### Page text
-----

China’s Latest Raid: Two Church Leaders Detained, Dozens of Members Seized
In Jiangyou, a southwestern city in China, armed police officers stormed the Early Rain Covenant Church Bible study room during a Sunday service, detaining two of its senior leaders—Yan Hong and Wu Wuqing—while taking over 30 congregants, including children, to a local detention centre for interrogation.

The raid began at about 11:00 local time, when police—estimated at 50 SWAT personnel—filed into the room. They took the leaders and members “forcibly” in several vehicles, subjecting them to questioning at the Jiangyou detention centre. According to the church’s Telegram statement, the detained were forced to sing hymns and pray during the process, yet some congregants were prevented from speaking out by officers shouting “stop” at them.
The church later said the police attempted to get the seated congregants to sign an affidavit promising cooperation, but members refused, and most were released later on Sunday between 21:00 and 23:00 after the authorities stopped the interrogation.
While the church has not released the contents of the affidavit, its statement clarifies that the grounds for detaining Yan Hong and Wu Wuqing remain unclear, and Chinese authorities have yet to comment on the raid. The two leaders have a history of repeated detentions—Yan Hong was arrested in December 2018 on charges of “inciting subversion of state power” and “illegal business operations,” while Wu Wuqing was previously detained in January of this year on grounds of “picking quarrels and provoking trouble.”
Early Rain Covenant, founded in 2008 as a house church in Chengdu, grew to a notable size, drawing attention from the Communist Party. The Party’s policies require Christians to join state-sanctioned churches overseen by government‑approved pastors, pushing many believers toward underground “house churches.” According to the Party, there were 44 million Christians in China in 2018, though exact figures for underground participants are uncertain.
"[Sunday’s] raid is another stark reminder that the Chinese Communist Party continues to treat peaceful Christian worship as a threat to state control," warned Bob Fu, founder of ChinaAid, an organization monitoring religious persecution. The latest crackdown coincides with a broader pattern of arrests across China’s underground churches, such as the 30 leaders of the Zion Church in July last year, whose founder Ezra Jin remains in custody.

-----

### Data shown

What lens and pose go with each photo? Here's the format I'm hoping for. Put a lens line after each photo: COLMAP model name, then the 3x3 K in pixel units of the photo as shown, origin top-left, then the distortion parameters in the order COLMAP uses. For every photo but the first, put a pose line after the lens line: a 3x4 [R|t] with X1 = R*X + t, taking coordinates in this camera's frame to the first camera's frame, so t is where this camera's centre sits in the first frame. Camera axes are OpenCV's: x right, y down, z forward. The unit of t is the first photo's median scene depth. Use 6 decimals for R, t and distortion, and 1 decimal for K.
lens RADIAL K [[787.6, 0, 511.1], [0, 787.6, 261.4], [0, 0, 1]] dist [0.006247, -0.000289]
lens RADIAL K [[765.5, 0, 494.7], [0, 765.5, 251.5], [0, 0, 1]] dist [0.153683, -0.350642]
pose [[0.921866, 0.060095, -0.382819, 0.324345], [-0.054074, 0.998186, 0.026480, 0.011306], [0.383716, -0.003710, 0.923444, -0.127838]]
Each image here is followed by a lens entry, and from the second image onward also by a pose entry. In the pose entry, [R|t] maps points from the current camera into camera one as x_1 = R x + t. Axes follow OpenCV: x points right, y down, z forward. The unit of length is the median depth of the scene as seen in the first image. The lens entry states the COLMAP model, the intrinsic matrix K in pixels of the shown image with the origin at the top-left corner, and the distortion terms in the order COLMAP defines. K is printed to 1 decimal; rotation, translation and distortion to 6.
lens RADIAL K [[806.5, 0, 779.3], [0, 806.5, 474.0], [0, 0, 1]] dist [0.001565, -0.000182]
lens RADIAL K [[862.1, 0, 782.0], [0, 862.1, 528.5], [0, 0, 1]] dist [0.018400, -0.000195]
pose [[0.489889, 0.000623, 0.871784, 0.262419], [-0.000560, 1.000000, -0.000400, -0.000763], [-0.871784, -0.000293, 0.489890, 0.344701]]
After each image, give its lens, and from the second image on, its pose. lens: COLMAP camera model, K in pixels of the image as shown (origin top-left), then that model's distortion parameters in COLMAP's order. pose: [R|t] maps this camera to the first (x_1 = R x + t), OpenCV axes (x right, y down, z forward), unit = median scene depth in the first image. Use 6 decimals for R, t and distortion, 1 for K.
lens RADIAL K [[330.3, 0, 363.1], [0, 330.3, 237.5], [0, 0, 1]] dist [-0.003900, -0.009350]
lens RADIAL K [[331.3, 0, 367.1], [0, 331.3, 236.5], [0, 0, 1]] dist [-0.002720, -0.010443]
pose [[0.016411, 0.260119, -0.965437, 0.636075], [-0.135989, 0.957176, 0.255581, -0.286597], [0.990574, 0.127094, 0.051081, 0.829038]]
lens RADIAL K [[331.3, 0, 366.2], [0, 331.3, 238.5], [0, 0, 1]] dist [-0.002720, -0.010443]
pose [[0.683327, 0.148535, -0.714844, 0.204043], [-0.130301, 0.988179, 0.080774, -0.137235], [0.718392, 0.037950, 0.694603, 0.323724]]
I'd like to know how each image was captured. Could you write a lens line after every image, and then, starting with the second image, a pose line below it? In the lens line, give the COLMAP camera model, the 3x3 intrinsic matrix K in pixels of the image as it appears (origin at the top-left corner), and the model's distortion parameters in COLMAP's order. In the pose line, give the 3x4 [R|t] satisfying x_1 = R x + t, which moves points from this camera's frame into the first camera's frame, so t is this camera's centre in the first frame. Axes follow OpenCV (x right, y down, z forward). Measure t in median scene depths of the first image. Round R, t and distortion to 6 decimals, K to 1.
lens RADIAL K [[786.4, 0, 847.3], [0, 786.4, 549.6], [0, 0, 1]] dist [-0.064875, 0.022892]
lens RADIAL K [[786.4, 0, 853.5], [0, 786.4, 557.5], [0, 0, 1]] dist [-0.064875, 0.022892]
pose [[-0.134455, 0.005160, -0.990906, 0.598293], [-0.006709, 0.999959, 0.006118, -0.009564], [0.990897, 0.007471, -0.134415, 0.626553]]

-----

### Task brief
Rewrite the article on the church raid from "Early Rain Covenant, founded" up to and including "remains in custody.", substituting "Chongqing" for "Chengdu".

### Exercise output
Early Rain Covenant, founded in 2008 as a house church in Chongqing, grew to a notable size, drawing attention from the Communist Party. The Party’s policies require Christians to join state-sanctioned churches overseen by government‑approved pastors, pushing many believers toward underground “house churches.” According to the Party, there were 44 million Christians in China in 2018, though exact figures for underground participants are uncertain.
"[Sunday’s] raid is another stark reminder that the Chinese Communist Party continues to treat peaceful Christian worship as a threat to state control," warned Bob Fu, founder of ChinaAid, an organization monitoring religious persecution. The latest crackdown coincides with a broader pattern of arrests across China’s underground churches, such as the 30 leaders of the Zion Church in July last year, whose founder Ezra Jin remains in custody.